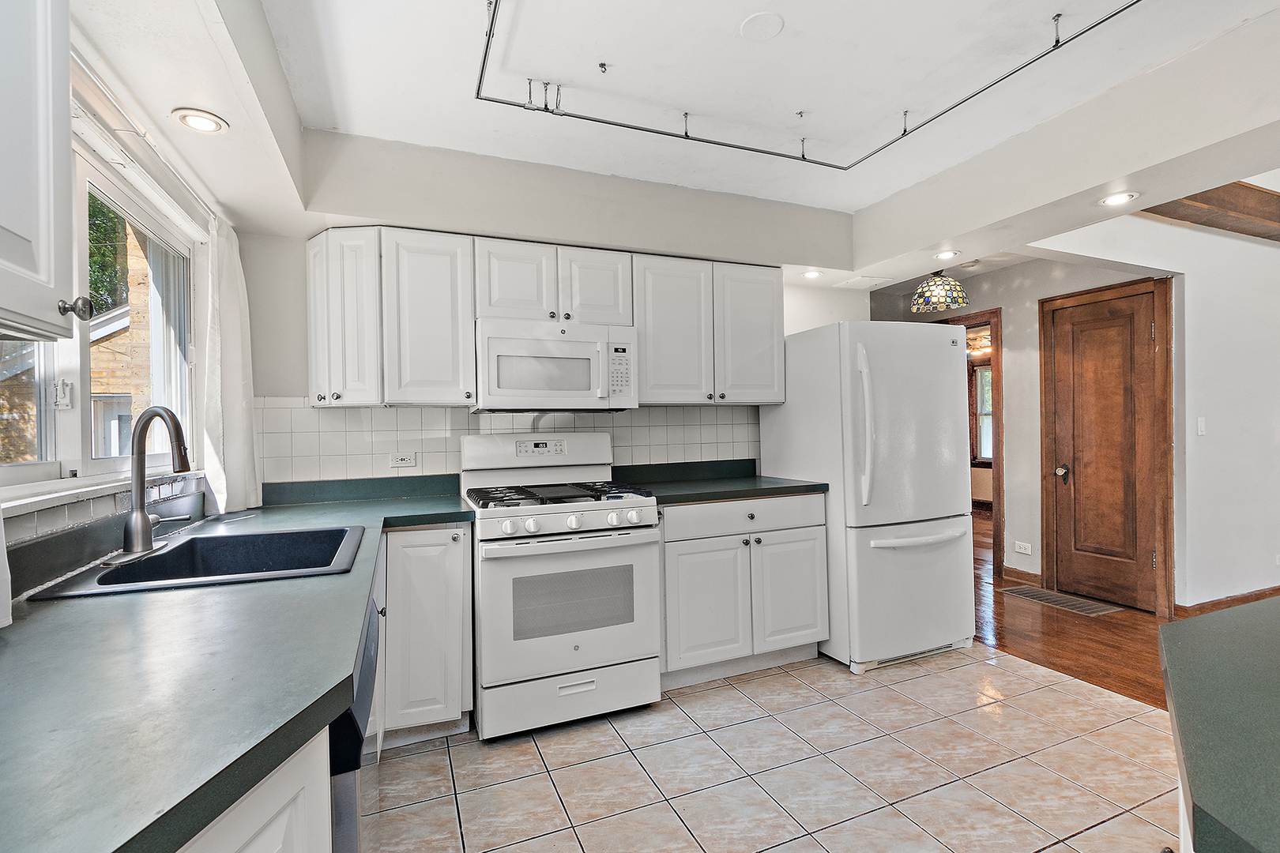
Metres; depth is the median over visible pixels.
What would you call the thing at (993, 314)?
doorway frame
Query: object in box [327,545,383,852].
dishwasher
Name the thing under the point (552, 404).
microwave
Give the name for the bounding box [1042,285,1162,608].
wooden door
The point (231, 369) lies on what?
curtain
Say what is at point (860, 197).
ceiling
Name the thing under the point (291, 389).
back wall
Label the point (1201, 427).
light switch
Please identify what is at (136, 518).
faucet
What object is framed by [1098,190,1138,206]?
recessed light
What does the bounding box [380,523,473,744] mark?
base cabinet
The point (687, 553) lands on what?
base cabinet
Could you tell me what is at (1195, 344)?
right wall
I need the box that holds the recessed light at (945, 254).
[933,248,960,259]
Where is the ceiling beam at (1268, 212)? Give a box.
[1136,182,1279,241]
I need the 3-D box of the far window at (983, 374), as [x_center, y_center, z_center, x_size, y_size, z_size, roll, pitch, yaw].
[5.212,-0.196,7.584,0.150,1.463,0.928,-1,0,-22]
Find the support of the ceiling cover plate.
attached to the ceiling at (860, 197)
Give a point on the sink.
(138, 570)
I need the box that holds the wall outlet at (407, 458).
[389,451,417,468]
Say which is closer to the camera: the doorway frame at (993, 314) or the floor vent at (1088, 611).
the floor vent at (1088, 611)
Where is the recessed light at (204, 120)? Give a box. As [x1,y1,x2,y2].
[170,108,228,134]
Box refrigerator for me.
[760,320,979,675]
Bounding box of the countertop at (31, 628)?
[0,481,475,852]
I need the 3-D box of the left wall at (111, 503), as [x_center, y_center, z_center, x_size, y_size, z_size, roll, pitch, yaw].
[-1.195,-0.067,0.572,0.166,2.633,4.240,-1,0,-22]
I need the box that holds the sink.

·····

## Problem details
Reproduce the records above exactly, excluding every picture.

## Task answer
Metres; depth is the median over visible pixels.
What would you call the thing at (993, 314)?
doorway frame
Query: object in box [327,545,383,852].
dishwasher
Name the thing under the point (552, 404).
microwave
Give the name for the bounding box [1042,285,1162,608].
wooden door
The point (231, 369) lies on what?
curtain
Say what is at point (860, 197).
ceiling
Name the thing under the point (291, 389).
back wall
Label the point (1201, 427).
light switch
Please identify what is at (136, 518).
faucet
What object is framed by [1098,190,1138,206]?
recessed light
What does the bounding box [380,523,473,744] mark?
base cabinet
The point (687, 553) lands on what?
base cabinet
Could you tell me what is at (1195, 344)?
right wall
I need the box that holds the recessed light at (945, 254).
[933,248,960,259]
Where is the ceiling beam at (1268, 212)? Give a box.
[1136,182,1279,241]
I need the 3-D box of the far window at (983, 374), as [x_center, y_center, z_center, x_size, y_size, z_size, roll, pitch, yaw].
[5.212,-0.196,7.584,0.150,1.463,0.928,-1,0,-22]
Find the support of the ceiling cover plate.
attached to the ceiling at (860, 197)
Give a point on the sink.
(138, 570)
I need the box that holds the wall outlet at (407, 458).
[389,451,417,468]
Say which is closer to the camera: the doorway frame at (993, 314) or the floor vent at (1088, 611).
the floor vent at (1088, 611)
Where is the recessed light at (204, 120)? Give a box. As [x1,y1,x2,y2].
[170,108,228,134]
Box refrigerator for me.
[760,320,979,675]
Bounding box of the countertop at (31, 628)?
[0,481,475,852]
I need the 3-D box of the left wall at (111, 503), as [x_center, y_center, z_center, x_size, y_size, z_size, roll, pitch, yaw].
[-1.195,-0.067,0.572,0.166,2.633,4.240,-1,0,-22]
I need the box that holds the sink.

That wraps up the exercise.